● Record excerpts
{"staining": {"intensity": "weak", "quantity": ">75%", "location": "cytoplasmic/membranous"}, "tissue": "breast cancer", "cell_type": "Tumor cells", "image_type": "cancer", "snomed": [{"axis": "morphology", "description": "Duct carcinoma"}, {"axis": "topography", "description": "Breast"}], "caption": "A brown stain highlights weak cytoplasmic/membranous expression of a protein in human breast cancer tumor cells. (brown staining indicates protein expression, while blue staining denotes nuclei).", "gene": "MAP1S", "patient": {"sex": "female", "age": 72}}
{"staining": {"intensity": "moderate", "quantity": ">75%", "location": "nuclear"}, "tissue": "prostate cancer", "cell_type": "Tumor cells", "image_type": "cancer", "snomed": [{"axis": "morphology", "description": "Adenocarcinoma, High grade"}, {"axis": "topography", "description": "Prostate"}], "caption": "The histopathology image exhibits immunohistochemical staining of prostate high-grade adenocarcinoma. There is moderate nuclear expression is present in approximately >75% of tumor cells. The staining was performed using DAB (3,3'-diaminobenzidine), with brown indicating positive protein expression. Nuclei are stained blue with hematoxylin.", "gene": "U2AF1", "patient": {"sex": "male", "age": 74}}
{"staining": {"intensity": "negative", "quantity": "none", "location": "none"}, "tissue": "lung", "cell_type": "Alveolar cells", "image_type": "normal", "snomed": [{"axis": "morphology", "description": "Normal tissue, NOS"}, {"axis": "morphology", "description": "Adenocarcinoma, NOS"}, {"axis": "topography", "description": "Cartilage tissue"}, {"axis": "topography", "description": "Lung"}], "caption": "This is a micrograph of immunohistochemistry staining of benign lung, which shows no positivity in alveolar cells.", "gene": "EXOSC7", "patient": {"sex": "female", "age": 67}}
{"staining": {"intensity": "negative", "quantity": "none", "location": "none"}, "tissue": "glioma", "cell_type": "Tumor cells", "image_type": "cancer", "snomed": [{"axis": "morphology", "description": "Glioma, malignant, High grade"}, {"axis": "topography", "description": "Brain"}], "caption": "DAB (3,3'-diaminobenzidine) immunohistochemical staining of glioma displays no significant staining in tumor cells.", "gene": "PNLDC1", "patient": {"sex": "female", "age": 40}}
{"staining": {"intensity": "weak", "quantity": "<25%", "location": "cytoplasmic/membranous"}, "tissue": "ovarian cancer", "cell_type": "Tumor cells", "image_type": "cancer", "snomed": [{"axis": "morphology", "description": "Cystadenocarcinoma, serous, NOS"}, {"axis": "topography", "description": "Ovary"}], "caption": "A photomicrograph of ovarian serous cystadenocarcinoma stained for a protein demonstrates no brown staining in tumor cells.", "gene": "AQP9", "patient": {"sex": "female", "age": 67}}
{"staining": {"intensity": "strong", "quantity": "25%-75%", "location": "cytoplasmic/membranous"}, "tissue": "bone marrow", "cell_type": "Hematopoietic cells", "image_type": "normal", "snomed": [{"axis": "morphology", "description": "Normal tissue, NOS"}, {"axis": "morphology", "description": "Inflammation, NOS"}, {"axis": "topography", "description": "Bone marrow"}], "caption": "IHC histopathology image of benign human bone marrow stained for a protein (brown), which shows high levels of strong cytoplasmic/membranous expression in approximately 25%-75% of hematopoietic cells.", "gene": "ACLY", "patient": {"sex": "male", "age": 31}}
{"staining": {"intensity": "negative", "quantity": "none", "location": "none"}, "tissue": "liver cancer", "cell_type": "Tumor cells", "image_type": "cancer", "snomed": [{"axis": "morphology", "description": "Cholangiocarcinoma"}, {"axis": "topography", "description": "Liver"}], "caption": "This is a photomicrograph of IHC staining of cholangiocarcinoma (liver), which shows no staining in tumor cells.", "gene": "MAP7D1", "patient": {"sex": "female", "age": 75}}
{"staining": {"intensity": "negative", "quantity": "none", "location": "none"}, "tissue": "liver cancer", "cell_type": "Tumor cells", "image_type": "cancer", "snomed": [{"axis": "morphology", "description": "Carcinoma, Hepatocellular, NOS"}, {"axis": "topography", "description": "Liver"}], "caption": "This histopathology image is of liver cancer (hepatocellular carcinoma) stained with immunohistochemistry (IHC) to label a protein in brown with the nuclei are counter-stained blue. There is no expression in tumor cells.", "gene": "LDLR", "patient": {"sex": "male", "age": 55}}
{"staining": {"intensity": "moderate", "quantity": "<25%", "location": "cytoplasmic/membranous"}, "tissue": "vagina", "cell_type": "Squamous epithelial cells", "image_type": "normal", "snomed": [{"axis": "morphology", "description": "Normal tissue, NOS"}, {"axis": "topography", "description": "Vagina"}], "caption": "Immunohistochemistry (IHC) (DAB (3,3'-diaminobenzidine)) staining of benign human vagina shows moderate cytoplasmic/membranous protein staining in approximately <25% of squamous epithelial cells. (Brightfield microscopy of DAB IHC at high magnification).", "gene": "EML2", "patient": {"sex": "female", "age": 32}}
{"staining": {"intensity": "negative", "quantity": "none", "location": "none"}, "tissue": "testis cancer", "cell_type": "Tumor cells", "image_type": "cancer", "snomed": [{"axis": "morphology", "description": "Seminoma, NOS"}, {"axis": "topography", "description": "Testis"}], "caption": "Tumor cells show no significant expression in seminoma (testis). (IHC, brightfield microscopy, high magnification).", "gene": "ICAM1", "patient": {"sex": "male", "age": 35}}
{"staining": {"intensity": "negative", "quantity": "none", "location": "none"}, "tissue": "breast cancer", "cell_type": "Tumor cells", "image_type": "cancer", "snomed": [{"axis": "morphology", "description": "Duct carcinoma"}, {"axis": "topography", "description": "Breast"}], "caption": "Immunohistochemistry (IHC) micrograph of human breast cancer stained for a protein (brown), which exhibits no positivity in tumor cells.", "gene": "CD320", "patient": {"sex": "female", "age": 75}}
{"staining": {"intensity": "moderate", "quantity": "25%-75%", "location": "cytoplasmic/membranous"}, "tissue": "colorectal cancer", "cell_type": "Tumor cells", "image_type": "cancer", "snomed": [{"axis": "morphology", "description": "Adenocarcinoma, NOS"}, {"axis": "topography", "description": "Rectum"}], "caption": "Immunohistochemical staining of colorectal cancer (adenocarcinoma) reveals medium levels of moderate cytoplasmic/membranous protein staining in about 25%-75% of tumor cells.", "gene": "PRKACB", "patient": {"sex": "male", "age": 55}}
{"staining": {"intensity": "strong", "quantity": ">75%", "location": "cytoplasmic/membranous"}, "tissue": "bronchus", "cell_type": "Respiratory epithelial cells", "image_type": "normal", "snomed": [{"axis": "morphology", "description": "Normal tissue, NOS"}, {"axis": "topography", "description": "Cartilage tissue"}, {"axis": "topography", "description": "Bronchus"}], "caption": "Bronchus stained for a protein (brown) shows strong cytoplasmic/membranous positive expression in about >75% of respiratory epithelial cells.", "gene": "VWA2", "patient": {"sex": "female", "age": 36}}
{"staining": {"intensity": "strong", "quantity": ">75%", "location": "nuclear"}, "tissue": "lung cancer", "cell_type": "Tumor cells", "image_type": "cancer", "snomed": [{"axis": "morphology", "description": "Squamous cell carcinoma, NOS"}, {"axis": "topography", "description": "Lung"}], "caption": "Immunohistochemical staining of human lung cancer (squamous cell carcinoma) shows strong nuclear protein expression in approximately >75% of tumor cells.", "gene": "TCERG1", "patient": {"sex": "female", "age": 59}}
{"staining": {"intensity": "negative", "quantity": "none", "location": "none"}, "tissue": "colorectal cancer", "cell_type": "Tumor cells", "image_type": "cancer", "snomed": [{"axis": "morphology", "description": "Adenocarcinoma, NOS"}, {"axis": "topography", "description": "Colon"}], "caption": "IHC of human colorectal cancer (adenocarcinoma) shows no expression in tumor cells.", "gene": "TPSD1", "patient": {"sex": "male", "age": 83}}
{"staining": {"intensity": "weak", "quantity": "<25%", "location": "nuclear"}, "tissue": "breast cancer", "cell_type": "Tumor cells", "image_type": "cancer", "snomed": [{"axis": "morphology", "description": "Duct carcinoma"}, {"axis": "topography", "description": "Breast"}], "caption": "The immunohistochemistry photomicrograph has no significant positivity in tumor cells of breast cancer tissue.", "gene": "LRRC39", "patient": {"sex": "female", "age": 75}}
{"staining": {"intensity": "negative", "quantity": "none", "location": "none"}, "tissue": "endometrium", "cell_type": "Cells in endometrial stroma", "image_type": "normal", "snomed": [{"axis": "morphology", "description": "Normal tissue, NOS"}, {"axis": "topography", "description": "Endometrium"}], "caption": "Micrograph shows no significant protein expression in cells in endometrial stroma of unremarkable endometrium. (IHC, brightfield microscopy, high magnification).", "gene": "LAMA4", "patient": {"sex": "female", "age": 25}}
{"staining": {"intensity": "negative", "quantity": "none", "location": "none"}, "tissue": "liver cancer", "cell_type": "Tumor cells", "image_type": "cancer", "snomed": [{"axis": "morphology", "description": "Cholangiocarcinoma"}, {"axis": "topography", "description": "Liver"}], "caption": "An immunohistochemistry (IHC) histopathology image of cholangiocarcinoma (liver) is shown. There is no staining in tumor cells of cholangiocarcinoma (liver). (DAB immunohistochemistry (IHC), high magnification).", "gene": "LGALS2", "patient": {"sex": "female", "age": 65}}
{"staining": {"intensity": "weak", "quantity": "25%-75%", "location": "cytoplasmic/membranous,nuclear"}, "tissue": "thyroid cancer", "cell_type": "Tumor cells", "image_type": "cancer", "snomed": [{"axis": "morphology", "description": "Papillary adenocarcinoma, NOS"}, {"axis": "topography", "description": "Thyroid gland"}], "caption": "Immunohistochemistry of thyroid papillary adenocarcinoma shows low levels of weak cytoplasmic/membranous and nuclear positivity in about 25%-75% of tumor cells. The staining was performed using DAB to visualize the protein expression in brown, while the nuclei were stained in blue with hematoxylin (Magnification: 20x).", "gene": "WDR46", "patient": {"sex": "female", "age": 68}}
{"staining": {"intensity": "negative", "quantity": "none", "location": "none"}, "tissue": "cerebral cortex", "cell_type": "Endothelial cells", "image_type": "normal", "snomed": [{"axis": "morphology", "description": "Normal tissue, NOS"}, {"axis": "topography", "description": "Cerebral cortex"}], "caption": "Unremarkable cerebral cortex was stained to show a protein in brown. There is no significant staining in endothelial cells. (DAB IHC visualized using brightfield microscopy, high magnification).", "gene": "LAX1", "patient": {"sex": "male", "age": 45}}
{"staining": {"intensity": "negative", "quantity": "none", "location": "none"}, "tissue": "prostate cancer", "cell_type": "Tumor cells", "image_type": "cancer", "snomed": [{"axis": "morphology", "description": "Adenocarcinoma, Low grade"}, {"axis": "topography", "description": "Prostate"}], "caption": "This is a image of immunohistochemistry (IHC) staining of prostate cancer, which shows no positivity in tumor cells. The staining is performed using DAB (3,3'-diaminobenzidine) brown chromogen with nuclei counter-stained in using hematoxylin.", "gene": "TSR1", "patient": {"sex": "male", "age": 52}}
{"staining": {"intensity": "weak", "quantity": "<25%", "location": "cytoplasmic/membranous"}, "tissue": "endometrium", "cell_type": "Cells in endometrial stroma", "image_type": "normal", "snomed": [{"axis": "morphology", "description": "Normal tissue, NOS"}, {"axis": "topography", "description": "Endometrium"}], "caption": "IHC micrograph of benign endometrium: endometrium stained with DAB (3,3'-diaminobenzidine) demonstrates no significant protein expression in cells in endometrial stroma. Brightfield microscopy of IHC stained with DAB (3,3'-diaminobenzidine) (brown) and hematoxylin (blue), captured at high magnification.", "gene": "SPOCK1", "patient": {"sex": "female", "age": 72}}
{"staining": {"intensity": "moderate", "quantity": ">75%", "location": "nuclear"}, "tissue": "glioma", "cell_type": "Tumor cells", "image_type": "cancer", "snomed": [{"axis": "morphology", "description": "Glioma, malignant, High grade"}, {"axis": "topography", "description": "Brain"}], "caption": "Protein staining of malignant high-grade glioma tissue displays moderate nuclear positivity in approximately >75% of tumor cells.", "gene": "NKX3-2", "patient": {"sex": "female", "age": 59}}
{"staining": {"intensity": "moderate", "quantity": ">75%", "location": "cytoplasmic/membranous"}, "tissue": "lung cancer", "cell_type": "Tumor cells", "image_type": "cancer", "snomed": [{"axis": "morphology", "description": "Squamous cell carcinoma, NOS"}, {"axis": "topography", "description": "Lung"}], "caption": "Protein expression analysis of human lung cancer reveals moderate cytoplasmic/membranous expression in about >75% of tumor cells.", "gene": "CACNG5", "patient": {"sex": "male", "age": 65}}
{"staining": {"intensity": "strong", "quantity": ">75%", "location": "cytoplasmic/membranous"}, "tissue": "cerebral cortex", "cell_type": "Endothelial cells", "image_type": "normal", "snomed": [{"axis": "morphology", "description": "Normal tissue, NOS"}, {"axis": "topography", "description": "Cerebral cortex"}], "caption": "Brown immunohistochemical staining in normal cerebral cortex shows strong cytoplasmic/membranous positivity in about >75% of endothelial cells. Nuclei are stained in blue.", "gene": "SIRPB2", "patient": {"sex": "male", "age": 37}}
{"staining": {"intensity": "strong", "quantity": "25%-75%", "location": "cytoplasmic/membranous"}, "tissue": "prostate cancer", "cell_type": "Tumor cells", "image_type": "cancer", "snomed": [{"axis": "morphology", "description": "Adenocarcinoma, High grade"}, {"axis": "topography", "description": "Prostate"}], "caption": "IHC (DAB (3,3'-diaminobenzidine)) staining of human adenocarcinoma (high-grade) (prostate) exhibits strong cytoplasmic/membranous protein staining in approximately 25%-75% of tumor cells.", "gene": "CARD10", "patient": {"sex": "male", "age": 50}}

● Exercise
Give the number of lines in the listing above where the word "epithelial" appears, and nothing else.

● Solution for this problem
2